-- What the task asks --
The data follows this line. Copy verbatim the line with "(5) Does not" and each line after it to the end.

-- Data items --
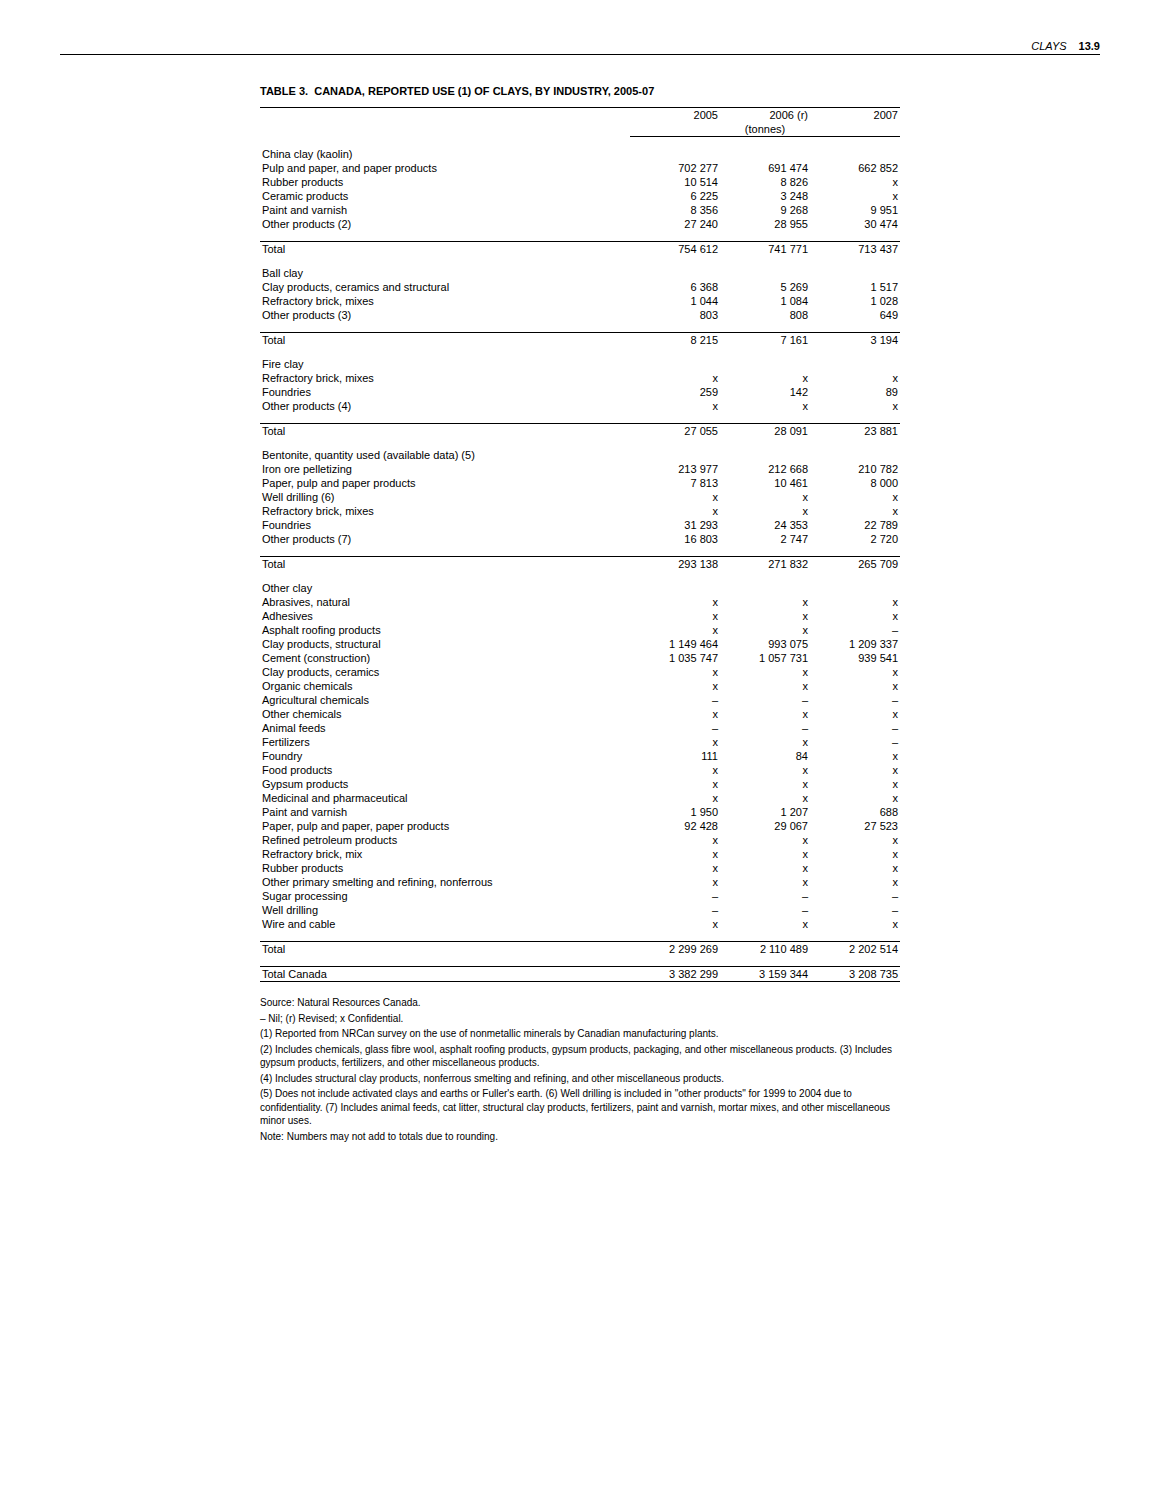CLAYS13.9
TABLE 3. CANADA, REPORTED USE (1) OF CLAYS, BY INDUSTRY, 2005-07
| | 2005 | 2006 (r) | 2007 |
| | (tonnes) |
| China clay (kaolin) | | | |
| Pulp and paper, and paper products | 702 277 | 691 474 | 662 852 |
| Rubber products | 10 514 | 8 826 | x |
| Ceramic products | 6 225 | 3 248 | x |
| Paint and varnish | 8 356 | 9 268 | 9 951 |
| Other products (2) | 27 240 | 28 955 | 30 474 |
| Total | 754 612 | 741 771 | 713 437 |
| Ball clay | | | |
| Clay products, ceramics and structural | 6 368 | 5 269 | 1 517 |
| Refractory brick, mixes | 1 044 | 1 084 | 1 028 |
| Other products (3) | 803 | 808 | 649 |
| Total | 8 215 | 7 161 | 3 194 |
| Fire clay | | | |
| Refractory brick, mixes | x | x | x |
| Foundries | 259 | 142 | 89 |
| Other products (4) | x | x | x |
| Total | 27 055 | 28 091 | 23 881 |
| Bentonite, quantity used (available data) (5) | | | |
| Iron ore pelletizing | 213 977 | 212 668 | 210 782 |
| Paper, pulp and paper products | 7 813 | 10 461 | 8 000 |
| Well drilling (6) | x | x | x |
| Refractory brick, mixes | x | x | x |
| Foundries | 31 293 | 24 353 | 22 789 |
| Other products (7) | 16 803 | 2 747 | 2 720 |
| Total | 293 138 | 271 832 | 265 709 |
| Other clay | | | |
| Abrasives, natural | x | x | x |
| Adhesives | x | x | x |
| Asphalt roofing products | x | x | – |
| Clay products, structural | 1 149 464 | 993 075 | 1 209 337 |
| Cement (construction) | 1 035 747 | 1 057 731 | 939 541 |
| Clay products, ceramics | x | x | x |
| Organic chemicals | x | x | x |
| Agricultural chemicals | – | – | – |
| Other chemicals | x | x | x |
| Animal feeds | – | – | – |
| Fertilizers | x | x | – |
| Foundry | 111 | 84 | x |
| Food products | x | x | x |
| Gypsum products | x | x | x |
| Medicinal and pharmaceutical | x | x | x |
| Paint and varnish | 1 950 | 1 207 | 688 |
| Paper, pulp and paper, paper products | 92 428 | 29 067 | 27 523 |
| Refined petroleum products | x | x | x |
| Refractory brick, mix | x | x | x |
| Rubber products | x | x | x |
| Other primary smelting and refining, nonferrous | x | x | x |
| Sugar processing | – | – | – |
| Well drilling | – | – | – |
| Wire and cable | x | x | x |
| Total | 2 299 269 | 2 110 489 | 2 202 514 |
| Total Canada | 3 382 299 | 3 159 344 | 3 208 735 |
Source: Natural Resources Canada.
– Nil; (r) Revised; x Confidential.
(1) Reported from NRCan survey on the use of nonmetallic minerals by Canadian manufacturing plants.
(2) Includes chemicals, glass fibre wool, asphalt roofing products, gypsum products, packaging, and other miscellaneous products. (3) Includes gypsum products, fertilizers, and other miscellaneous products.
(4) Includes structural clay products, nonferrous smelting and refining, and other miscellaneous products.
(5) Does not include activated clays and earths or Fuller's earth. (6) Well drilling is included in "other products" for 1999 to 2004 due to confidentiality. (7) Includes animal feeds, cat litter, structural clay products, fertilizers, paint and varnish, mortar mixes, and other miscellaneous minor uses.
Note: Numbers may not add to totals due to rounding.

-- Response to the task --
(5) Does not include activated clays and earths or Fuller's earth. (6) Well drilling is included in "other products" for 1999 to 2004 due to confidentiality. (7) Includes animal feeds, cat litter, structural clay products, fertilizers, paint and varnish, mortar mixes, and other miscellaneous minor uses.
Note: Numbers may not add to totals due to rounding.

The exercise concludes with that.